■ Your instructions ■
Every entry below is to be copied exactly, with nothing left out.

■ Source material ■
+--
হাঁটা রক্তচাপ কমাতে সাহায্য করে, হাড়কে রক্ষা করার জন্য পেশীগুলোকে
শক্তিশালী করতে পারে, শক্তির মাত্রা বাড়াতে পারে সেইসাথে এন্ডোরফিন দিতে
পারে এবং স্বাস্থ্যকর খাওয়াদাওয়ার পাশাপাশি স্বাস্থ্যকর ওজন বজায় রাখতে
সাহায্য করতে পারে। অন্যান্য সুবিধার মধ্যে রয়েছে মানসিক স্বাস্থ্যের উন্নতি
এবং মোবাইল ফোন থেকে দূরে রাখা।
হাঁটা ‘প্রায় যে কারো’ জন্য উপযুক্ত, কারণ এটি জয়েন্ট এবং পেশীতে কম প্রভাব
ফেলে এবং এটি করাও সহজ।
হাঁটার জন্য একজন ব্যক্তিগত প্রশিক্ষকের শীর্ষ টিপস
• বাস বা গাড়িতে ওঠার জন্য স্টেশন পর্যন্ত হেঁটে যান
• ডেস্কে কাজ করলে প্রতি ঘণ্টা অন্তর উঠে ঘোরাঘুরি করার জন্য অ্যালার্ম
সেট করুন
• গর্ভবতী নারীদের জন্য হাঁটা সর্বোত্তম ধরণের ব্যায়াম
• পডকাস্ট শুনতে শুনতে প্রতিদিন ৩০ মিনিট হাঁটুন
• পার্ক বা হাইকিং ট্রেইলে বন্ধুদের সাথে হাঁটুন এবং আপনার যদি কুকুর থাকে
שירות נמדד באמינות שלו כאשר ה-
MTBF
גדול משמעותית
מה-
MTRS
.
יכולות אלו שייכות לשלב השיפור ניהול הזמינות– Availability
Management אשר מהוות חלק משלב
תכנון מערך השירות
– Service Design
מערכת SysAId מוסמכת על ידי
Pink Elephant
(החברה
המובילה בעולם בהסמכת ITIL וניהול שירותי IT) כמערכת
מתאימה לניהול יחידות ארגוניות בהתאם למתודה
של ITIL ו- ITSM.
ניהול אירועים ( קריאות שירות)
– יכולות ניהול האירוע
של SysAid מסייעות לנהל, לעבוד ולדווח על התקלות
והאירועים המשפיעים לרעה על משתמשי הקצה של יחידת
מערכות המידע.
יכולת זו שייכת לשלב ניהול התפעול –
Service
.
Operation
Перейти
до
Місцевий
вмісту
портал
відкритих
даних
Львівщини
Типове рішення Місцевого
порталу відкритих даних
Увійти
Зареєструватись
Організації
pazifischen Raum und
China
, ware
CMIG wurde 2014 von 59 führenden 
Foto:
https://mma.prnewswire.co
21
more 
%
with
+--
■ Expected output ■
হাঁটা রক্তচাপ কমাতে সাহায্য করে, হাড়কে রক্ষা করার জন্য পেশীগুলোকে
শক্তিশালী করতে পারে, শক্তির মাত্রা বাড়াতে পারে সেইসাথে এন্ডোরফিন দিতে
পারে এবং স্বাস্থ্যকর খাওয়াদাওয়ার পাশাপাশি স্বাস্থ্যকর ওজন বজায় রাখতে
সাহায্য করতে পারে। অন্যান্য সুবিধার মধ্যে রয়েছে মানসিক স্বাস্থ্যের উন্নতি
এবং মোবাইল ফোন থেকে দূরে রাখা।
হাঁটা ‘প্রায় যে কারো’ জন্য উপযুক্ত, কারণ এটি জয়েন্ট এবং পেশীতে কম প্রভাব
ফেলে এবং এটি করাও সহজ।
হাঁটার জন্য একজন ব্যক্তিগত প্রশিক্ষকের শীর্ষ টিপস
• বাস বা গাড়িতে ওঠার জন্য স্টেশন পর্যন্ত হেঁটে যান
• ডেস্কে কাজ করলে প্রতি ঘণ্টা অন্তর উঠে ঘোরাঘুরি করার জন্য অ্যালার্ম
সেট করুন
• গর্ভবতী নারীদের জন্য হাঁটা সর্বোত্তম ধরণের ব্যায়াম
• পডকাস্ট শুনতে শুনতে প্রতিদিন ৩০ মিনিট হাঁটুন
• পার্ক বা হাইকিং ট্রেইলে বন্ধুদের সাথে হাঁটুন এবং আপনার যদি কুকুর থাকে
שירות נמדד באמינות שלו כאשר ה-
MTBF
גדול משמעותית
מה-
MTRS
.
יכולות אלו שייכות לשלב השיפור ניהול הזמינות– Availability
Management אשר מהוות חלק משלב
תכנון מערך השירות
– Service Design
מערכת SysAId מוסמכת על ידי
Pink Elephant
(החברה
המובילה בעולם בהסמכת ITIL וניהול שירותי IT) כמערכת
מתאימה לניהול יחידות ארגוניות בהתאם למתודה
של ITIL ו- ITSM.
ניהול אירועים ( קריאות שירות)
– יכולות ניהול האירוע
של SysAid מסייעות לנהל, לעבוד ולדווח על התקלות
והאירועים המשפיעים לרעה על משתמשי הקצה של יחידת
מערכות המידע.
יכולת זו שייכת לשלב ניהול התפעול –
Service
.
Operation
Перейти
до
Місцевий
вмісту
портал
відкритих
даних
Львівщини
Типове рішення Місцевого
порталу відкритих даних
Увійти
Зареєструватись
Організації
pazifischen Raum und
China
, ware
CMIG wurde 2014 von 59 führenden 
Foto:
https://mma.prnewswire.co
21
more 
%
with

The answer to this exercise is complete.